Excerpt to read:
# $W\cap U=0$ and that $\dim W+\dim U > \dim V$

Let $W$ be a subspace of a vector space $V$. Prove that there is no subspace $U$ such that $W\cap U=0$ and that $\dim W+\dim U > \dim V$.

I am using the fact that a subset of a linearly independent set is linearly independent.$\tag{$*$}$

Let, $\mathbf B=\{v_1,v_2,\dots, v_n\}$ is a basis set of $V$. Choose a subset $\mathbf C\subset\mathbf B$ and $S_1=span \mathbf C$ and $S_2=span \mathbf C'$ such that $W\subset S_1$ and $U\subset S_2$. By construction $W\cap U=0$. Note that $\dim W\leq \dim S_1$ and $\dim U\leq \dim S_2$. Then, $\dim W+\dim U\leq \dim S_1+\dim S_2=\dim V$ (using $(*)$). Hence, the statement is true.

Is my proof writing is ok, or I am missing something. Thanks.

Also, is there a method without using $(*)$.

• Given an arbitrary basis, you can't be certain that $U$ and $W$ are spanned by subsets of that basis. For instance, for $V = \Bbb R^2$, given the basis $\{(1,0),(0,1)\}$, how will you choose a $C$ such that $W = \{(t, t)\mid t\in \Bbb R\}\subseteq \operatorname{Span}C$ while at the same time $U = \{(-t, t)\mid t\in \Bbb R\}\subseteq \operatorname{Span}C'$? Oct 2, 2017 at 12:06
• $W\cap U \supseteq \{ 0 \} \ne \emptyset$.
– mvw
Oct 2, 2017 at 12:08
• @Arthur thanks, I understood that. Is there a way to modify my proof? (I understood that I can not start with $\mathbf B$) Oct 2, 2017 at 12:14
• Start with a basis of each of $U$ and $W$ instead, and show that $U\cap W = \{0\}$ implies that the union of the two bases is a set of $\dim U + \dim W$ linearly independent vectors. Oct 2, 2017 at 12:16
• @Arthur Is this argument ok? : Since $W\cap U=0$, any element of $B_U$ can not be written as linear combination of elements of $B_W$. Hence, $|B_U\cup B_W|=|B_U|+|B_W|$. (Notations are taken from the answer) Oct 2, 2017 at 12:33

Let $B_U = \{u_1, \ldots, u_m\}$ and $B_W = \{w_1,\ldots,w_n\}$ be bases of $U$ and $W$ respectively. We want to show that $B_U\cup B_W = \{u_1, \ldots, u_m,w_1,\ldots,w_n\}$ is a linearly independent set of vectors (because if it is, then the dimension of $V$, where all of this takes place, is at least $m+n$).

Data shown:
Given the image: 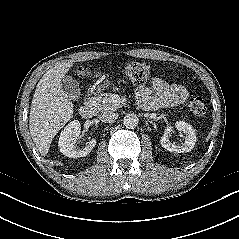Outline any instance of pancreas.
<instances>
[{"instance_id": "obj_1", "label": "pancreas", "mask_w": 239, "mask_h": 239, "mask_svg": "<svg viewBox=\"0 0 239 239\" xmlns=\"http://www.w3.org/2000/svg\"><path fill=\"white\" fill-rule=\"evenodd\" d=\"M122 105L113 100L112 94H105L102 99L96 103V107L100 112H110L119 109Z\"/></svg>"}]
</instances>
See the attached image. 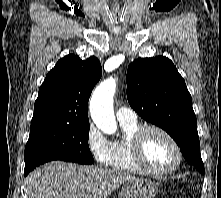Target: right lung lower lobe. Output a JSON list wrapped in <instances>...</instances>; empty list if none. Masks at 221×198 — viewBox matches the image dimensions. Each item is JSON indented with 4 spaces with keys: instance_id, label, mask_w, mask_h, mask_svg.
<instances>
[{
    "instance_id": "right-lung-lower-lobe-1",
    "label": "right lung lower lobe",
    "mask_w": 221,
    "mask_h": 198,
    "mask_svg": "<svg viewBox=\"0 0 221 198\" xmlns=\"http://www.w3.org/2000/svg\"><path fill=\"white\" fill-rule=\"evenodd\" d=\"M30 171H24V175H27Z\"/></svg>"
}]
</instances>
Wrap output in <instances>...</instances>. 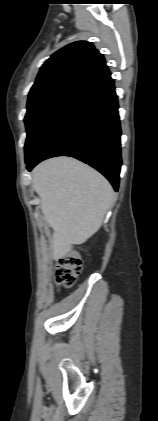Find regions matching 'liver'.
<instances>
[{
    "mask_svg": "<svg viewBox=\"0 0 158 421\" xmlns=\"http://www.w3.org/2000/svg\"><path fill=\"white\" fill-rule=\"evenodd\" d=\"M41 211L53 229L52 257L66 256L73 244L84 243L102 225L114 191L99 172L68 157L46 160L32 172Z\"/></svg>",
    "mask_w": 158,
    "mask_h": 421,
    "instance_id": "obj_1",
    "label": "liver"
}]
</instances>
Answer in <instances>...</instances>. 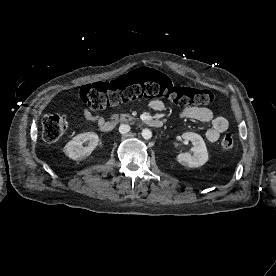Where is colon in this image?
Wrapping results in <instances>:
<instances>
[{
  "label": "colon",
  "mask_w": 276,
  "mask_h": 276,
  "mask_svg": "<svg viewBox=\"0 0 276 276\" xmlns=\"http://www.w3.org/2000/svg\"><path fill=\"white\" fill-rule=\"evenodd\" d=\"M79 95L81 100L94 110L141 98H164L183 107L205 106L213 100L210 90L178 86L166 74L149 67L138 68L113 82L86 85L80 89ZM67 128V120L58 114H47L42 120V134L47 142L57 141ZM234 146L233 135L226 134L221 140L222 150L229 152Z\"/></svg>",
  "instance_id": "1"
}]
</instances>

--

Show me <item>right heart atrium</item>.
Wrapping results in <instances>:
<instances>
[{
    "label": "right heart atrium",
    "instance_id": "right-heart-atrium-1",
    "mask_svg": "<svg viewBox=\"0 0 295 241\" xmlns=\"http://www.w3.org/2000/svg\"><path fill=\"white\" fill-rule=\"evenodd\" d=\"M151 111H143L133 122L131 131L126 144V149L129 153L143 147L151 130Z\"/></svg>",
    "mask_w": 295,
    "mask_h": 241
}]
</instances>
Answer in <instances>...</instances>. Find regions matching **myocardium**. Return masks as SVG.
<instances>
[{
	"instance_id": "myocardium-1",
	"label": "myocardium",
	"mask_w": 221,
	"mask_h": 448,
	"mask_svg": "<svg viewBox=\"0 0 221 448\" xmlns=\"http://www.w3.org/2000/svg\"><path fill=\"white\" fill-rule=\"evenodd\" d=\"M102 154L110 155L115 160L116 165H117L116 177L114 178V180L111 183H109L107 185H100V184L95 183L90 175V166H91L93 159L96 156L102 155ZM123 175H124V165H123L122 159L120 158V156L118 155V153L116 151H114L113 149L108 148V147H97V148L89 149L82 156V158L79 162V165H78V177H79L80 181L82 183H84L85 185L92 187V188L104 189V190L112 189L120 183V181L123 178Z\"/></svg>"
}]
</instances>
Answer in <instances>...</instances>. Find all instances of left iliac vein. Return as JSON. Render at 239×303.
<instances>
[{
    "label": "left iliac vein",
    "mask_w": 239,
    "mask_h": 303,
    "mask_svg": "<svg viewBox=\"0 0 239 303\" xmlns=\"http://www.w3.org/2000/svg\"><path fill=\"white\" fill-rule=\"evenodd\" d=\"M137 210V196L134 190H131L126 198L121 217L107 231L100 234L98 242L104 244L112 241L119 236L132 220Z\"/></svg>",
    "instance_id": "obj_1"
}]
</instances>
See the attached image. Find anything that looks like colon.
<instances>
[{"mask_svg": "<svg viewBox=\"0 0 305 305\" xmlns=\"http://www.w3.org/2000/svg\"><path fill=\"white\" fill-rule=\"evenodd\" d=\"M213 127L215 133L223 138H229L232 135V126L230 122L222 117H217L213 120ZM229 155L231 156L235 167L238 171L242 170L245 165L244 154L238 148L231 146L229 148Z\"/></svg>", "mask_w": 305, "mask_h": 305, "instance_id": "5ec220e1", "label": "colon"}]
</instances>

Aim: Reproduce the subspace dimension thread word for word, everything from "# $W\cap U=0$" down to "missing something. Thanks.".

Task answer:
# $W\cap U=0$ and that $\dim W+\dim U > \dim V$

Let $W$ be a subspace of a vector space $V$. Prove that there is no subspace $U$ such that $W\cap U=0$ and that $\dim W+\dim U > \dim V$.

I am using the fact that a subset of a linearly independent set is linearly independent.$\tag{$*$}$

Let, $\mathbf B=\{v_1,v_2,\dots, v_n\}$ is a basis set of $V$. Choose a subset $\mathbf C\subset\mathbf B$ and $S_1=span \mathbf C$ and $S_2=span \mathbf C'$ such that $W\subset S_1$ and $U\subset S_2$. By construction $W\cap U=0$. Note that $\dim W\leq \dim S_1$ and $\dim U\leq \dim S_2$. Then, $\dim W+\dim U\leq \dim S_1+\dim S_2=\dim V$ (using $(*)$). Hence, the statement is true.

Is my proof writing is ok, or I am missing something. Thanks.